Right now life is kind of weird because I’m in a ladies care home. LADIES!!! I still go to the women’s washroom because I’m still very very female bodies. I’m pretty much wearing a packer all the time. That’s a type of useless flaccid male genitalia made out of various sundry household goods, I’m hoping to buy a real packer sometime soon. I haven’t bound my breasts yet because I’m waiting to try and make one with my friends Cindy and Megan. Chest surgery is going to cost about $4000. There’s a surgeon in town who does them. I have no idea when I’ll have the cash to do that.

And the hormones, if my doctor is sympathetic enough I might be able to start on them soon. It takes about 2 years for the big effect, and changes continue for about ten years. Some men say it’s like going through a second puberty. And my puberty was bleak!!!!

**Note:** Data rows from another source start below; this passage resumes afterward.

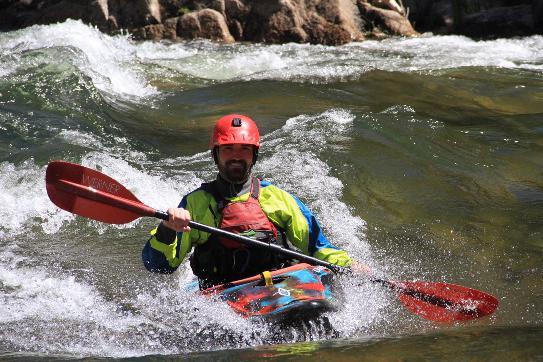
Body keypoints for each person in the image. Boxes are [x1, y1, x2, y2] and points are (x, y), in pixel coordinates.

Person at [142, 114, 356, 289]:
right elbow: (159, 265)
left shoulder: (278, 198)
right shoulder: (196, 204)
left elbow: (318, 248)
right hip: (224, 294)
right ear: (215, 154)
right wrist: (167, 228)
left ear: (254, 155)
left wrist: (352, 265)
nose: (236, 156)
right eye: (228, 149)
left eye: (244, 149)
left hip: (279, 288)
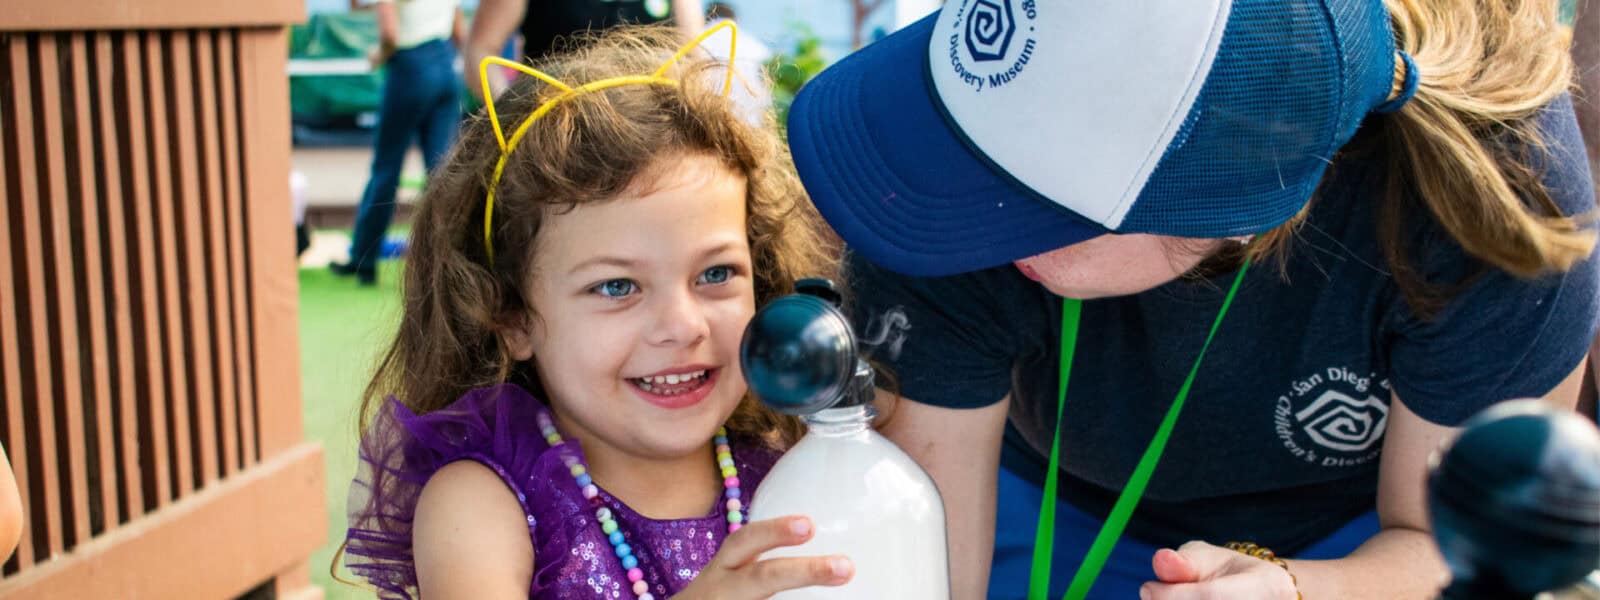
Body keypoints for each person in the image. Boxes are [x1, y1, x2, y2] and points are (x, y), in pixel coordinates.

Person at [784, 0, 1599, 598]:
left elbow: (1452, 548)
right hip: (1039, 490)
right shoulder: (933, 174)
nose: (955, 194)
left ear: (1234, 208)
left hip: (1361, 533)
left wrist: (1299, 592)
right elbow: (929, 576)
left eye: (1033, 193)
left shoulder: (1501, 198)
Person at [340, 25, 852, 599]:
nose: (683, 326)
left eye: (715, 274)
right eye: (616, 287)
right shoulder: (482, 502)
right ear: (511, 317)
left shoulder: (793, 465)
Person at [330, 0, 466, 286]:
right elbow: (459, 31)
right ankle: (447, 264)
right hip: (444, 67)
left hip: (409, 68)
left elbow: (390, 33)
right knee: (443, 174)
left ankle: (363, 261)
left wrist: (378, 55)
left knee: (386, 168)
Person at [463, 0, 706, 102]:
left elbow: (695, 55)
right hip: (555, 146)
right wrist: (515, 118)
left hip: (654, 138)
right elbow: (480, 51)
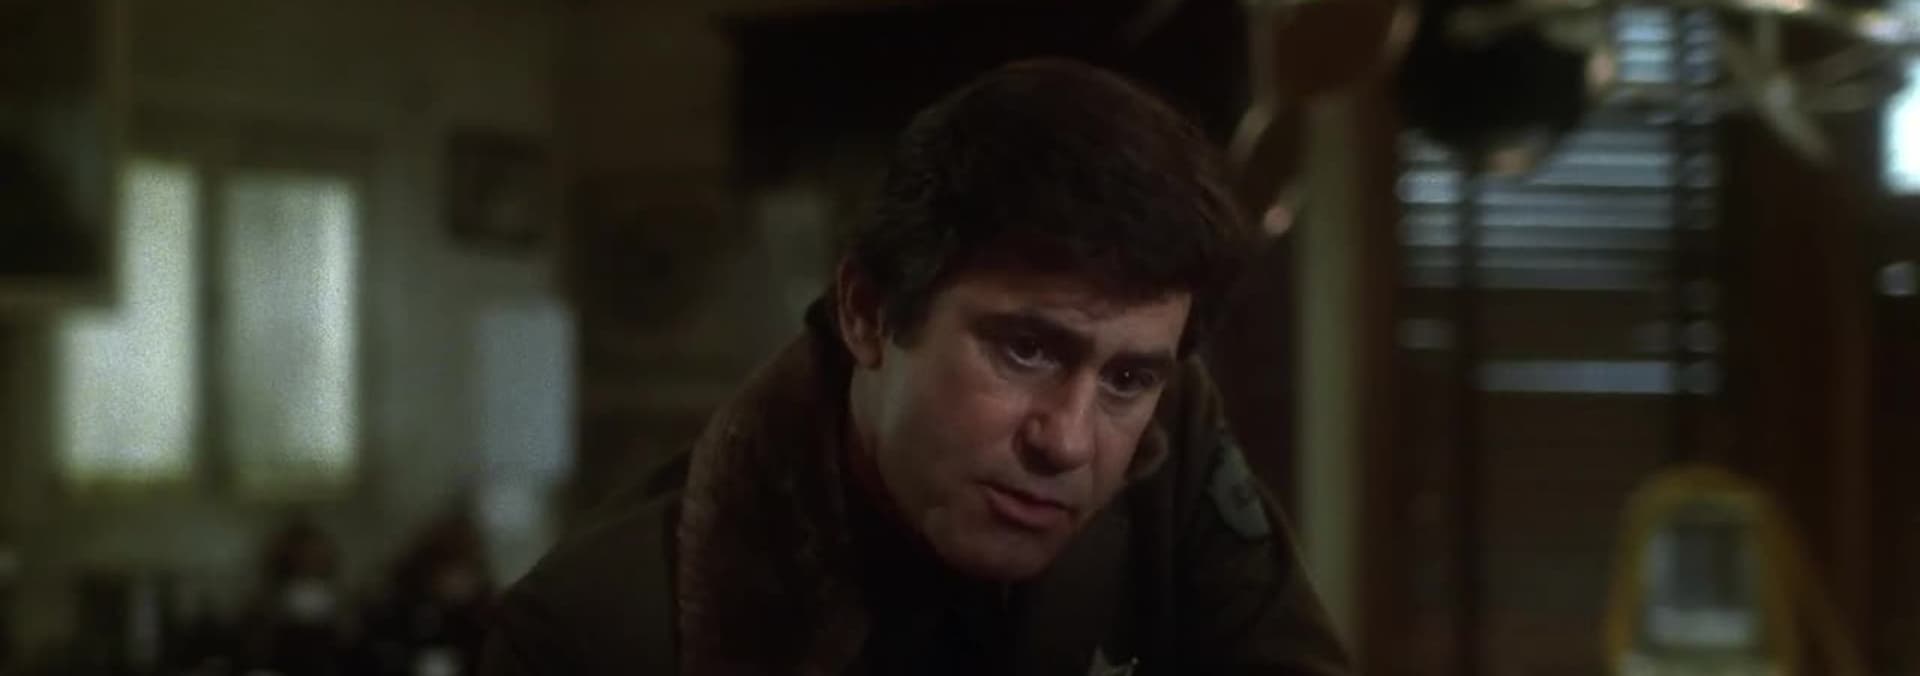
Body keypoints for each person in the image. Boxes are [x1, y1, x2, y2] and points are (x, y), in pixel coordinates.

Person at [481, 59, 1349, 675]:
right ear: (868, 312)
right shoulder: (596, 634)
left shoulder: (1170, 432)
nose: (1068, 440)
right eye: (1025, 349)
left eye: (1127, 379)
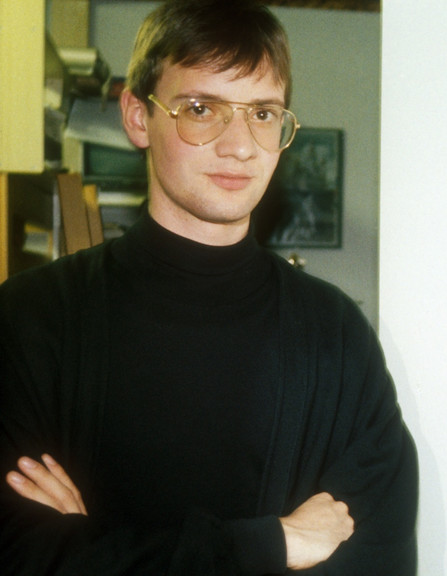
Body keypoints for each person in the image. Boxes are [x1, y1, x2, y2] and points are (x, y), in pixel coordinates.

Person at [0, 1, 418, 574]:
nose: (241, 145)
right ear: (138, 116)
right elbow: (17, 557)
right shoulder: (28, 320)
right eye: (202, 108)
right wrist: (273, 545)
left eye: (264, 114)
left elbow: (377, 560)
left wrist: (98, 549)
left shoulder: (337, 336)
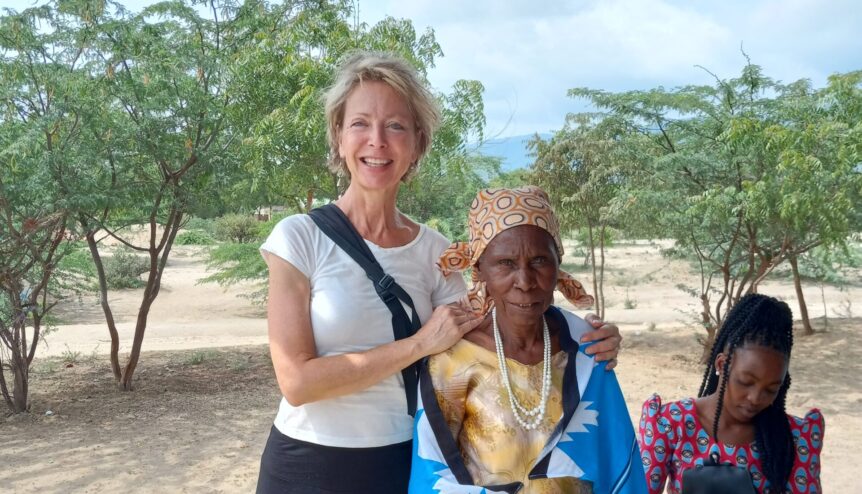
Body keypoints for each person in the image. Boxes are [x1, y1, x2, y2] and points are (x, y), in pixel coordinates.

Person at [256, 52, 623, 494]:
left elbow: (501, 323)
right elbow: (296, 383)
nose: (377, 141)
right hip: (308, 462)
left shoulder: (436, 253)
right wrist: (417, 345)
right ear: (338, 136)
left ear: (417, 143)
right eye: (360, 124)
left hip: (407, 461)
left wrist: (587, 339)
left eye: (395, 126)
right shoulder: (298, 239)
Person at [409, 186, 646, 494]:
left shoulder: (586, 351)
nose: (524, 281)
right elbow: (432, 473)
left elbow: (616, 461)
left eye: (539, 261)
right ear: (479, 269)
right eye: (505, 263)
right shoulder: (453, 360)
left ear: (557, 265)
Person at [638, 293, 824, 494]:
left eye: (771, 389)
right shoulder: (671, 423)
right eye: (745, 382)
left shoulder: (795, 439)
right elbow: (639, 490)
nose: (755, 398)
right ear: (722, 364)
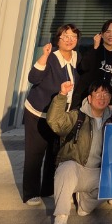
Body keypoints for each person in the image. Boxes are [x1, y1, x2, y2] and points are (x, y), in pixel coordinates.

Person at [23, 24, 80, 206]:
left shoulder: (76, 57)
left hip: (59, 116)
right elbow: (33, 78)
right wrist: (44, 56)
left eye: (73, 37)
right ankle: (31, 193)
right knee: (35, 153)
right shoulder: (52, 56)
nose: (69, 40)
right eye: (66, 36)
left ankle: (47, 189)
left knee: (54, 153)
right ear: (58, 39)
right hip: (39, 112)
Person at [47, 80, 112, 224]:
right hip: (75, 169)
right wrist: (62, 95)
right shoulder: (78, 116)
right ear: (89, 98)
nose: (102, 97)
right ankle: (61, 216)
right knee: (67, 168)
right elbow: (55, 122)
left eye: (106, 94)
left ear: (110, 98)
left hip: (95, 172)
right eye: (98, 94)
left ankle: (85, 204)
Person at [73, 20, 112, 109]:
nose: (111, 35)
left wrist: (111, 103)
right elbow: (83, 67)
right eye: (108, 31)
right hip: (84, 102)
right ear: (102, 35)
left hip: (104, 104)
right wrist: (95, 48)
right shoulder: (93, 49)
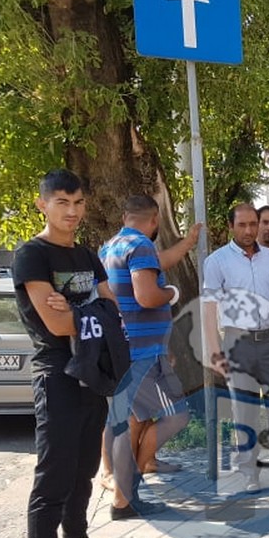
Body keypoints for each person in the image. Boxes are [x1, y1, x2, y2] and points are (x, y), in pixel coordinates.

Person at [13, 169, 131, 538]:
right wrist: (90, 312)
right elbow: (57, 325)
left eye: (78, 202)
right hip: (57, 377)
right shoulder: (32, 255)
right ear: (42, 204)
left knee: (83, 471)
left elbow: (113, 308)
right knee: (52, 482)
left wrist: (80, 311)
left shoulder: (85, 254)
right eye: (62, 202)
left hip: (91, 375)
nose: (73, 211)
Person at [99, 195, 199, 519]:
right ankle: (125, 496)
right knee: (175, 417)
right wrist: (172, 293)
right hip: (143, 354)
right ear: (155, 220)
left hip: (129, 348)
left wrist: (187, 243)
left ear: (125, 216)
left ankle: (126, 493)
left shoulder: (110, 247)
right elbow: (147, 296)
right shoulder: (140, 246)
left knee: (134, 420)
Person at [203, 203, 269, 494]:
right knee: (244, 409)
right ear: (231, 226)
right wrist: (215, 350)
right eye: (242, 225)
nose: (249, 230)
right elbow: (209, 309)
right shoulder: (217, 261)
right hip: (237, 343)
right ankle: (249, 472)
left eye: (254, 224)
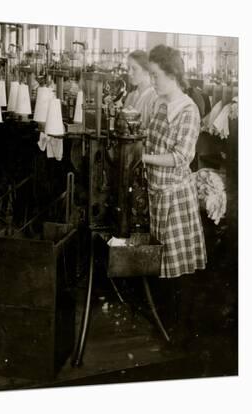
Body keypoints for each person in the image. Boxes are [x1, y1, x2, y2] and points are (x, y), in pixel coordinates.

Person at [142, 45, 207, 345]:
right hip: (156, 193)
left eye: (156, 76)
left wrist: (142, 157)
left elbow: (181, 157)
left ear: (171, 75)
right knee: (161, 263)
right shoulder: (159, 103)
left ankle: (181, 334)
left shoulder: (188, 110)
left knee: (178, 268)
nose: (152, 81)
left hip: (176, 197)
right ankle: (166, 325)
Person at [124, 50, 157, 129]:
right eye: (128, 68)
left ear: (146, 70)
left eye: (134, 69)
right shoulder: (130, 96)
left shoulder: (155, 98)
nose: (129, 73)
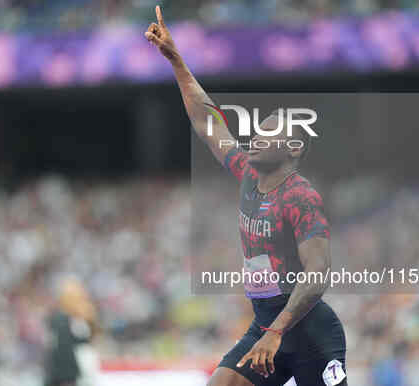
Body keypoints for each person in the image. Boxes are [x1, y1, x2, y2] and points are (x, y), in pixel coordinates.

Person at [145, 6, 347, 386]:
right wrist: (176, 60)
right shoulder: (247, 174)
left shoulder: (300, 197)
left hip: (310, 336)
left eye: (267, 133)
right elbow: (207, 122)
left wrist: (277, 331)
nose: (255, 136)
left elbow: (318, 275)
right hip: (265, 325)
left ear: (293, 149)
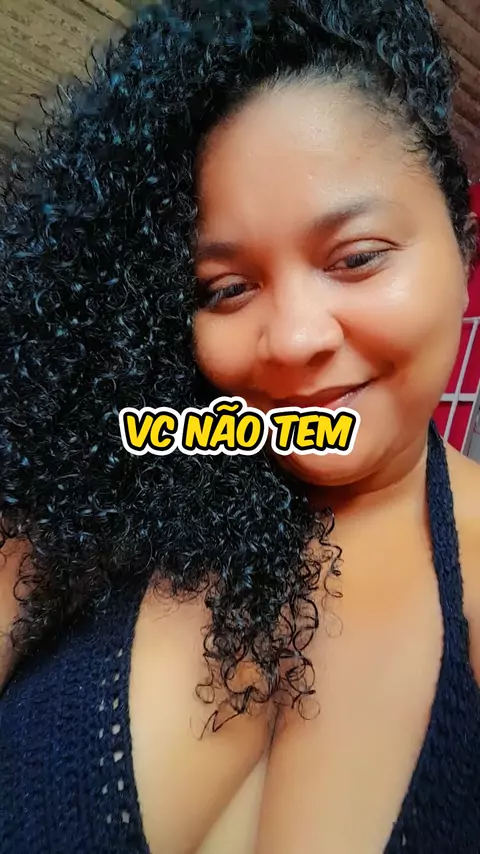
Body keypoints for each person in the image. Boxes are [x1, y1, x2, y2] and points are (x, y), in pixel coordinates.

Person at [1, 0, 479, 852]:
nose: (293, 340)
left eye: (355, 258)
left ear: (460, 244)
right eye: (226, 289)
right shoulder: (88, 493)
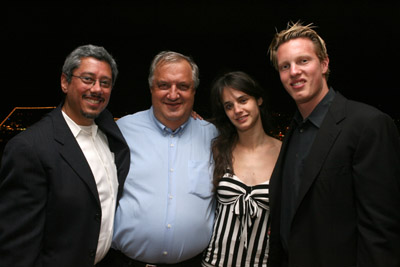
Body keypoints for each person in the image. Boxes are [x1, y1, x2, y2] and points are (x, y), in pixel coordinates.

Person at [267, 21, 400, 267]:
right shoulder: (294, 131)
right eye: (285, 66)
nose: (294, 71)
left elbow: (381, 233)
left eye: (303, 61)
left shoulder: (368, 125)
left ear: (325, 64)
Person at [0, 44, 130, 267]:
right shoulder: (29, 148)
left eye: (105, 83)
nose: (97, 89)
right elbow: (16, 248)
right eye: (88, 79)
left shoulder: (110, 133)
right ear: (64, 82)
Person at [101, 51, 218, 267]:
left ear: (193, 90)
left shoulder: (212, 136)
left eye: (183, 86)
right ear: (151, 88)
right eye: (164, 85)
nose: (173, 95)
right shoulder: (122, 132)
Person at [202, 71, 281, 267]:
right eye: (229, 106)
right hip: (214, 263)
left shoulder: (284, 153)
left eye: (243, 100)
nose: (237, 110)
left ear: (259, 100)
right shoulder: (219, 150)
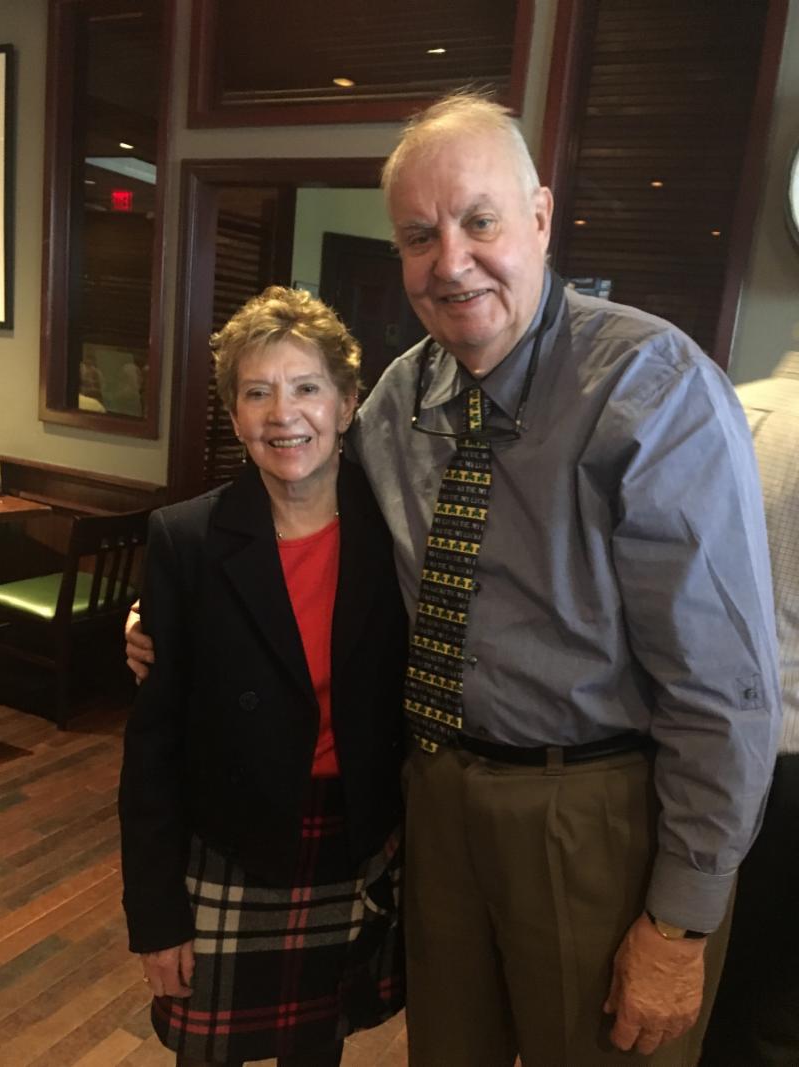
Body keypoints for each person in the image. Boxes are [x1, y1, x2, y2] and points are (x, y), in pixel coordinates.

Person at [127, 92, 782, 1065]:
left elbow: (723, 687)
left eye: (479, 221)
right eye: (419, 236)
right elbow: (299, 506)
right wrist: (172, 610)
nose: (451, 261)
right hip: (430, 799)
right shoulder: (398, 399)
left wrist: (680, 919)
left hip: (594, 809)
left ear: (540, 218)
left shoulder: (651, 389)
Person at [118, 287, 407, 1067]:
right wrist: (156, 916)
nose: (284, 415)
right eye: (257, 392)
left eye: (307, 387)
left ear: (347, 403)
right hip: (231, 842)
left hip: (350, 842)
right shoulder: (185, 538)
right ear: (235, 414)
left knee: (317, 1053)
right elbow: (152, 751)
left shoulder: (395, 531)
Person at [699, 352, 799, 1067]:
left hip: (694, 739)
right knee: (776, 995)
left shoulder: (720, 405)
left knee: (699, 967)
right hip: (792, 752)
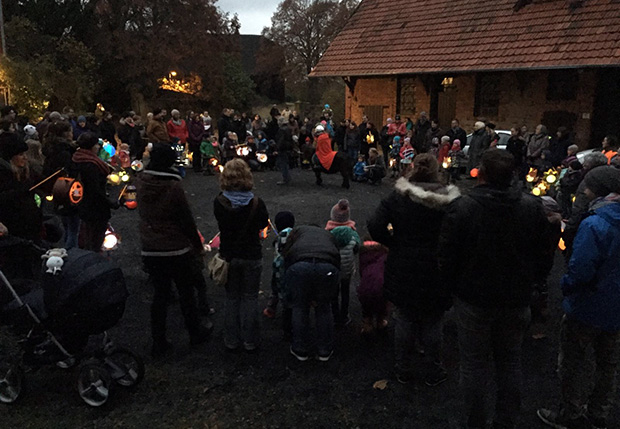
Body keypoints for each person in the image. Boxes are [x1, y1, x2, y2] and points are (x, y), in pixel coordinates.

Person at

It’s also funny because I am transitioning to a feature filmmaker as well. I’m going to be making an hour long documentary about researching my families various homelands AND the process of transitioning. It will be funny I hope, parts of it anyway.

Then of course there is the fact that violence happens a lot to trans people. Maybe that’s where the Kubler-Ross stuff caught my eye. And there is a lot of depression and suicide that can occur. All these landmines in the way of me just trying to be true to myself and become someone I feel comfortable with. It’s a lot to take in.

And it doesn’t help that a Nelly Furtado song on the radio keeps making me feel weird!!!!